Paga actualmente uma factura de gás natural na ordem dos 100 mil euros, corre o risco de ver esse valor subir para 300 mil.
A Vasicol, empresa de Porto de Mós que produz artigos utilitários, de decoração e para jardim, é uma das muitas empresas cerâmicas que temem sofrer aumentos “significativos” deste combustível.
“Agora pagamos o gás natural a 14 euros o kw/hora. Pedi uma proposta e o valor é de 55 euros o kh/hora”, conta ao JORNAL DE LEIRIA Márcio Cardoso, adiantando que o contrato com o actual fornecedor termina em Dezembro e manifestando esperança de conseguir negociar melhores preços.
Caso venha a ter de pagar o gás àquele valor, será bastante preocupante, frisa o empresário. “Estamos a falar de quadriplicar os preços”. Para as empresas de cerâmica, muito dependentes do gás natural para o funcionamento dos fornos, “é um rombo muito grande”, que causa asfixia.
Se os aumentos previstos se concretizarem, a Vasicol terá de comunicar aos clientes aumentos de 20 a 30% nos preços das encomendas. O que é um risco. “Se subirmos os preços, a médio/longo prazo os clientes voltarão para a China”.
A perda de competitividade face aos concorrentes de outros países é um receio partilhado por outros empresários.
“Apoiar as exportações deste País é mesmo isto! Aumentar o gás natural de tal forma que se torne insustentável exportar um dia destes”, ironizou Carla Moreira numa publicação no Facebook.
No caso da Arfai, de Alcobaça, o factor energético (uma das componentes do preço do gás natural) aumentou de 0,16 para 0,32. “O dobro, portanto”, destaca a empresária, que dizia ainda que “o problema é que as companhias fornecedoras não aguentam os aumentos sucessivos e, unilateralmente, alteraram os preços antes do contrato terminar. E podem fazê-lo por contrato”.
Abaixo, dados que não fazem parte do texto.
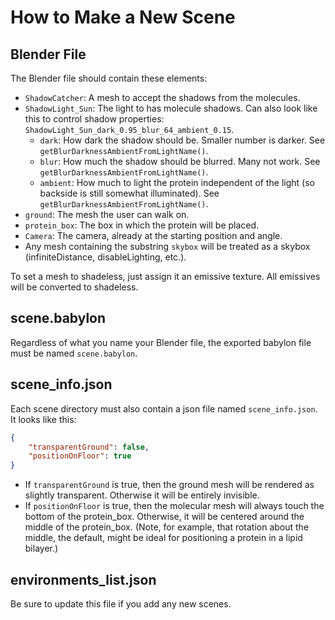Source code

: How to Make a New Scene
=======================

Blender File
------------

The Blender file should contain these elements:

* `ShadowCatcher`: A mesh to accept the shadows from the molecules.
* `ShadowLight_Sun`: The light to has molecule shadows. Can also look like
  this to control shadow properties: `ShadowLight_Sun_dark_0.95_blur_64_ambient_0.15`.
  * `dark`: How dark the shadow should be. Smaller number is darker. See
    `getBlurDarknessAmbientFromLightName()`.
  * `blur`: How much the shadow should be blurred. Many not work. See
    `getBlurDarknessAmbientFromLightName()`.
  * `ambient`: How much to light the protein independent of the light (so
    backside is still somewhat illuminated). See
    `getBlurDarknessAmbientFromLightName()`.
* `ground`: The mesh the user can walk on.
* `protein_box`: The box in which the protein will be placed.
* `Camera`: The camera, already at the starting position and angle.
* Any mesh containing the substring `skybox` will be treated as a skybox
  (infiniteDistance, disableLighting, etc.).

To set a mesh to shadeless, just assign it an emissive texture. All emissives
will be converted to shadeless.

scene.babylon
-------------

Regardless of what you name your Blender file, the exported babylon file must
be named `scene.babylon`.

scene_info.json
---------------

Each scene directory must also contain a json file named `scene_info.json`. It
looks like this:

```json
{
    "transparentGround": false,
    "positionOnFloor": true
}
```

* If `transparentGround` is true, then the ground mesh will be rendered as
  slightly transparent. Otherwise it will be entirely invisible.
* If `positionOnFloor` is true, then the molecular mesh will always touch the
  bottom of the protein_box. Otherwise, it will be centered around the middle
  of the protein_box. (Note, for example, that rotation about the middle, the
  default, might be ideal for positioning a protein in a lipid bilayer.)

environments_list.json
----------------------

Be sure to update this file if you add any new scenes.
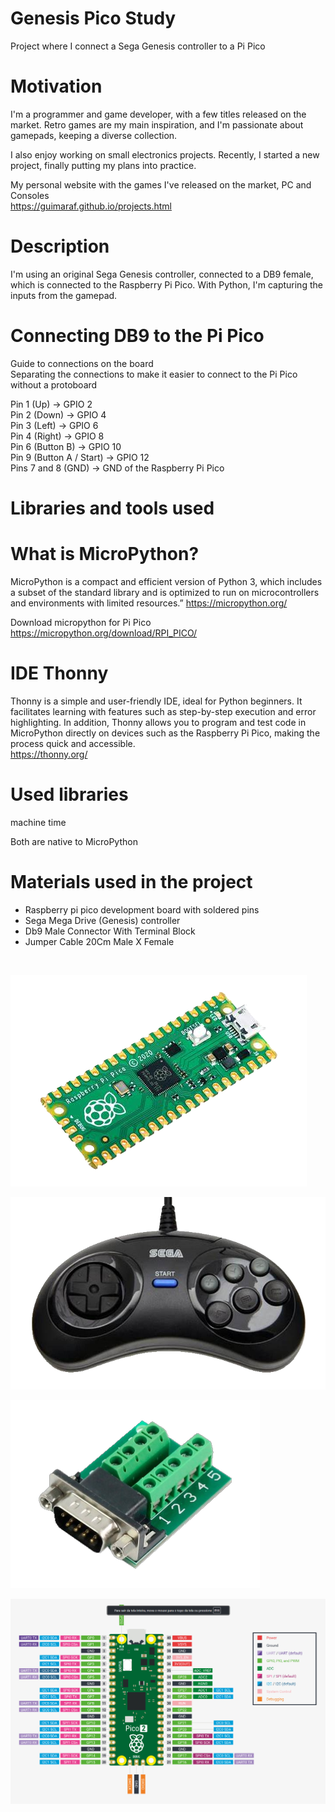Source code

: # Genesis Pico Study
Project where I connect a Sega Genesis controller to a Pi Pico

# Motivation
I'm a programmer and game developer, with a few titles released on the market. Retro games are my main inspiration, and I'm passionate about gamepads, keeping a diverse collection.</br>

I also enjoy working on small electronics projects. Recently, I started a new project, finally putting my plans into practice.</br>

My personal website with the games I've released on the market, PC and Consoles </br>
https://guimaraf.github.io/projects.html

# Description
I'm using an original Sega Genesis controller, connected to a DB9 female, which is connected to the Raspberry Pi Pico. With Python, I'm capturing the inputs from the gamepad.

# Connecting DB9 to the Pi Pico
Guide to connections on the board </br>
Separating the connections to make it easier to connect to the Pi Pico without a protoboard </br>

Pin 1 (Up) -> GPIO 2 </br>
Pin 2 (Down) -> GPIO 4 </br>
Pin 3 (Left) -> GPIO 6 </br>
Pin 4 (Right) -> GPIO 8 </br>
Pin 6 (Button B) -> GPIO 10 </br>
Pin 9 (Button A / Start) -> GPIO 12 </br>
Pins 7 and 8 (GND) -> GND of the Raspberry Pi Pico

# Libraries and tools used

# What is MicroPython?
MicroPython is a compact and efficient version of Python 3, which includes a subset of the standard library and is optimized to run on microcontrollers and environments with limited resources.”
https://micropython.org/ </br>

Download micropython for Pi Pico </br>
https://micropython.org/download/RPI_PICO/

# IDE Thonny
Thonny is a simple and user-friendly IDE, ideal for Python beginners. It facilitates learning with features such as step-by-step execution and error highlighting. In addition, Thonny allows you to program and test code in MicroPython directly on devices such as the Raspberry Pi Pico, making the process quick and accessible. </br>
https://thonny.org/

# Used libraries
machine
time

Both are native to MicroPython
</br>

# Materials used in the project
- Raspberry pi pico development board with soldered pins
- Sega Mega Drive (Genesis) controller
- Db9 Male Connector With Terminal Block
- Jumper Cable 20Cm Male X Female
</br>

![Alt text](/img/pipico.png?raw=true "Sega Genesis 6 buttons")

![Alt text](/img/genesis6pad.png?raw=true "Sega Genesis 6 buttons")

![Alt text](/img/db9femaleconnector.png?raw=true "Sega Genesis 6 buttons")

![Alt text](/img/pipicopins.png?raw=true "Sega Genesis 6 buttons")

</br>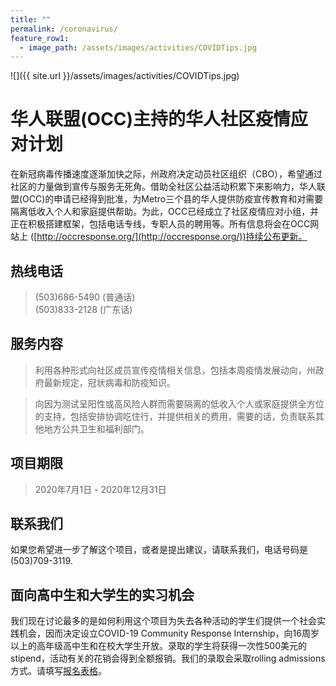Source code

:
 ```yaml
---
title: ""
permalink: /coronavirus/
feature_row1:
  - image_path: /assets/images/activities/COVIDTips.jpg
---
```


![]({{ site.url }}/assets/images/activities/COVIDTips.jpg)

# 华人联盟(OCC)主持的华人社区疫情应对计划

在新冠病毒传播速度逐渐加快之际，州政府决定动员社区组织（CBO），希望通过社区的力量做到宣传与服务无死角。借助全社区公益活动积累下来影响力，华人联盟(OCC)的申请已经得到批准，为Metro三个县的华人提供防疫宣传教育和对需要隔离低收入个人和家庭提供帮助。为此，OCC已经成立了社区疫情应对小组，并正在积极搭建框架，包括电话专线，专职人员的聘用等。所有信息将会在OCC网站上 ([http://occresponse.org/](http://occresponse.org/))持续公布更新。

## 热线电话

> (503)686-5490 (普通话)  
> (503)833-2128 (广东话)  

## 服务内容

> 利用各种形式向社区成员宣传疫情相关信息，包括本周疫情发展动向，州政府最新规定，冠状病毒和防疫知识。

> 向因为测试呈阳性或高风险人群而需要隔离的低收入个人或家庭提供全方位的支持，包括安排协调吃住行，并提供相关的费用，需要的话，负责联系其他地方公共卫生和福利部门。

## 项目期限

> 2020年7月1日 - 2020年12月31日

## 联系我们

如果您希望进一步了解这个项目，或者是提出建议，请联系我们，电话号码是 (503)709-3119.

## 面向高中生和大学生的实习机会

我们现在讨论最多的是如何利用这个项目为失去各种活动的学生们提供一个社会实践机会，因而决定设立COVID-19 Community Response Internship，向16周岁以上的高年级高中生和在校大学生开放。录取的学生将获得一次性500美元的stipend，活动有关的花销会得到全额报销。我们的录取会采取rolling admissions方式。请填写[报名表格](https://docs.google.com/forms/d/e/1FAIpQLSfkQbyH2lc3voR0aCBaZae0ZcndOnwwR5iFYxThN3jxoJNJ6Q/viewform?usp=sf_link)。
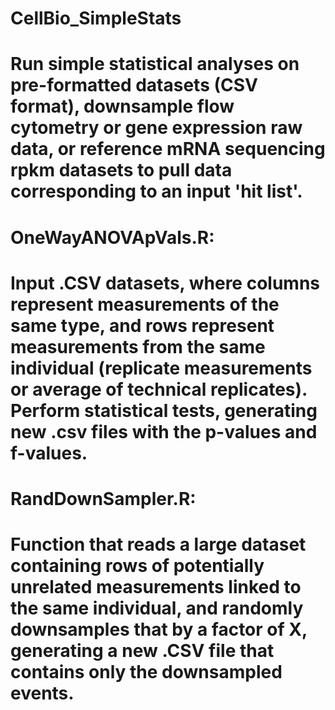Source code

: # CellBio_SimpleStats
# Run simple statistical analyses on pre-formatted datasets (CSV format), downsample flow cytometry or gene expression raw data, or reference mRNA sequencing rpkm datasets to pull data corresponding to an input 'hit list'.
# 
# OneWayANOVApVals.R:
# Input .CSV datasets, where columns represent measurements of the same type, and rows represent measurements from the same individual (replicate measurements or average of technical replicates). Perform statistical tests, generating new .csv files with the p-values and f-values.
# 
# RandDownSampler.R:
# Function that reads a large dataset containing rows of potentially unrelated measurements linked to the same individual, and randomly downsamples that by a factor of X, generating a new .CSV file that contains only the downsampled events.
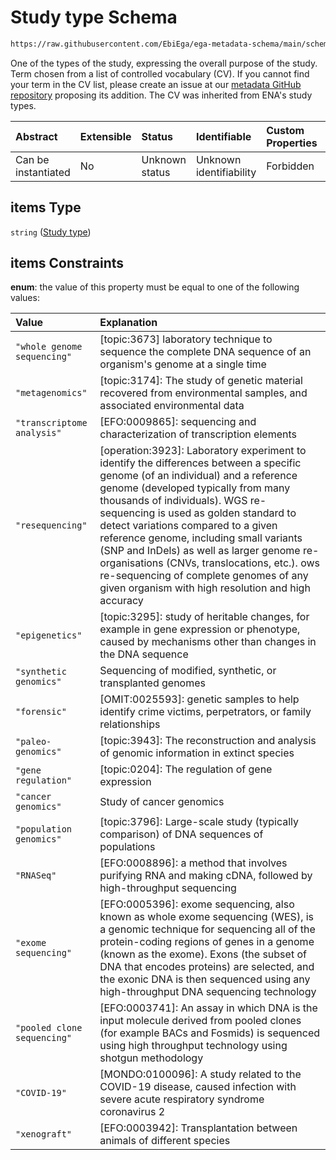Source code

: # Study type Schema

```txt
https://raw.githubusercontent.com/EbiEga/ega-metadata-schema/main/schemas/EGA.study.json#/properties/studyTypes/items
```

One of the types of the study, expressing the overall purpose of the study. Term chosen from a list of controlled vocabulary (CV). If you cannot find your term in the CV list, please create an issue at our [metadata GitHub repository](https://github.com/EbiEga/ega-metadata-schema/issues/new/choose) proposing its addition. The CV was inherited from ENA's study types.

| Abstract            | Extensible | Status         | Identifiable            | Custom Properties | Additional Properties | Access Restrictions | Defined In                                                                 |
| :------------------ | :--------- | :------------- | :---------------------- | :---------------- | :-------------------- | :------------------ | :------------------------------------------------------------------------- |
| Can be instantiated | No         | Unknown status | Unknown identifiability | Forbidden         | Allowed               | none                | [EGA.study.json\*](../../../schemas/EGA.study.json "open original schema") |

## items Type

`string` ([Study type](ega-11-properties-studytypes-array-study-type.md))

## items Constraints

**enum**: the value of this property must be equal to one of the following values:

| Value                       | Explanation                                                                                                                                                                                                                                                                                                                                                                                                                                                                                                                     |
| :-------------------------- | :------------------------------------------------------------------------------------------------------------------------------------------------------------------------------------------------------------------------------------------------------------------------------------------------------------------------------------------------------------------------------------------------------------------------------------------------------------------------------------------------------------------------------ |
| `"whole genome sequencing"` | \[topic:3673] laboratory technique to sequence the complete DNA sequence of an organism's genome at a single time                                                                                                                                                                                                                                                                                                                                                                                                               |
| `"metagenomics"`            | \[topic:3174]: The study of genetic material recovered from environmental samples, and associated environmental data                                                                                                                                                                                                                                                                                                                                                                                                            |
| `"transcriptome analysis"`  | \[EFO:0009865]: sequencing and characterization of transcription elements                                                                                                                                                                                                                                                                                                                                                                                                                                                       |
| `"resequencing"`            | \[operation:3923]: Laboratory experiment to identify the differences between a specific genome (of an individual) and a reference genome (developed typically from many thousands of individuals). WGS re-sequencing is used as golden standard to detect variations compared to a given reference genome, including small variants (SNP and InDels) as well as larger genome re-organisations (CNVs, translocations, etc.). ows re-sequencing of complete genomes of any given organism with high resolution and high accuracy |
| `"epigenetics"`             | \[topic:3295]: study of heritable changes, for example in gene expression or phenotype, caused by mechanisms other than changes in the DNA sequence                                                                                                                                                                                                                                                                                                                                                                             |
| `"synthetic genomics"`      | Sequencing of modified, synthetic, or transplanted genomes                                                                                                                                                                                                                                                                                                                                                                                                                                                                      |
| `"forensic"`                | \[OMIT:0025593]: genetic samples to help identify crime victims, perpetrators, or family relationships                                                                                                                                                                                                                                                                                                                                                                                                                          |
| `"paleo-genomics"`          | \[topic:3943]: The reconstruction and analysis of genomic information in extinct species                                                                                                                                                                                                                                                                                                                                                                                                                                        |
| `"gene regulation"`         | \[topic:0204]: The regulation of gene expression                                                                                                                                                                                                                                                                                                                                                                                                                                                                                |
| `"cancer genomics"`         | Study of cancer genomics                                                                                                                                                                                                                                                                                                                                                                                                                                                                                                        |
| `"population genomics"`     | \[topic:3796]: Large-scale study (typically comparison) of DNA sequences of populations                                                                                                                                                                                                                                                                                                                                                                                                                                         |
| `"RNASeq"`                  | \[EFO:0008896]: a method that involves purifying RNA and making cDNA, followed by high-throughput sequencing                                                                                                                                                                                                                                                                                                                                                                                                                    |
| `"exome sequencing"`        | \[EFO:0005396]: exome sequencing, also known as whole exome sequencing (WES), is a genomic technique for sequencing all of the protein-coding regions of genes in a genome (known as the exome). Exons (the subset of DNA that encodes proteins) are selected, and the exonic DNA is then sequenced using any high-throughput DNA sequencing technology                                                                                                                                                                         |
| `"pooled clone sequencing"` | \[EFO:0003741]: An assay in which DNA is the input molecule derived from pooled clones (for example BACs and Fosmids) is sequenced using high throughput technology using shotgun methodology                                                                                                                                                                                                                                                                                                                                   |
| `"COVID-19"`                | \[MONDO:0100096]: A study related to the COVID-19 disease, caused infection with severe acute respiratory syndrome coronavirus 2                                                                                                                                                                                                                                                                                                                                                                                                |
| `"xenograft"`               | \[EFO:0003942]: Transplantation between animals of different species                                                                                                                                                                                                                                                                                                                                                                                                                                                            |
[LER_MAIS] A empresa paga uma factura entre 15 e 20 mil euros mensais e Carla Moreira admite que o valor não duplique, como aconteceu com o factor energético. Mas sabe que o aumento que vier “terá um impacto brutal e assustador”.
“Temos muita procura agora, é certo, muitas empresas saíram da China e estão a comprar na Europa e em Portugal. Mas se nos tornamos demasiado caros arriscamos perder clientes.
A perda de competitividade é um risco”, sublinha ao JORNAL DE LEIRIA a administradora da Arfai, que exporta 98% da sua produção.
“Devia haver algum controlo do Governo no que respeita às energias”, defende Carla Moreira, lembrando que a electricidade também tem subido muito.
“Temos uma estação fotovoltaica com 240 painéis que no primeiro ano se pagava a si própria. Agora nem se sente vantagem, foi absorvida pelo aumento da electricidade”.
Marcelo Sousa, administador da Matcerâmica, no concelho da Batalha, lembra que a energia é um dos principais custos de produção e o gás o maior custo energético.
Os impactos da escalada de preços “são inevitáveis e vão directos à nossa margem, ou seja, fragilizam sempre a nossa competitividade”.
“O desfasamento temporal que existe entre estes aumentos e os preços acordados com os nossos clientes não permite reflectir a totalidade destes aumentos”, explica.
Para este gestor, “o governo devia intervir ao nível da legislação sobre as taxas e tarifas de forma a minimizar estes aumentos”.
“Também devia incentivar e compensar ao nível fiscal, nomeadamente todas as empresas que maximizam as melhores práticas de eficiência energética”.
Gás: governo a trabalhar para reduzir preços
Apicer defende intervenção a nível europeu
José Sequeira, presidente da Apicer, associação da indústria cerâmica, admite que a preocupação com os aumentos do preço do gás natural “é muito grande”. É que há subidas de 50 e de 100%, o que tem “reflexo imediato e muito forte na actividade das empresas”. “Parece-nos que a única solução é que a questão seja dirimida na Europa e que a Comissão Europeia tenha uma posição normalizadora da situação. O que se passa é grave de mais para ser resolvido/tratado apenas pelo nosso país”, diz ao JORNAL DE LEIRIA. O dirigente lembra que as empresas estão a lidar também com as questões da descarbonização, objectivo que implica “investimentos muito significativos”. Lamentando que haja “alguns exageros nas metas definidas”, o presidente da Apicer garante que o sector compreende as necessidades climáticas subjacentes à descarbonização, mas diz que é preciso compatibilizá-las com as necessidades da indústria. Esta segunda-feira, o ministro da Economia, Siza Vieira, garantiu que o Governo está a trabalhar para reduzir os preços do gás para as empresas industriais, embora seja uma tarefa “mais difícil” do que limitar os de acesso às redes eléctricas.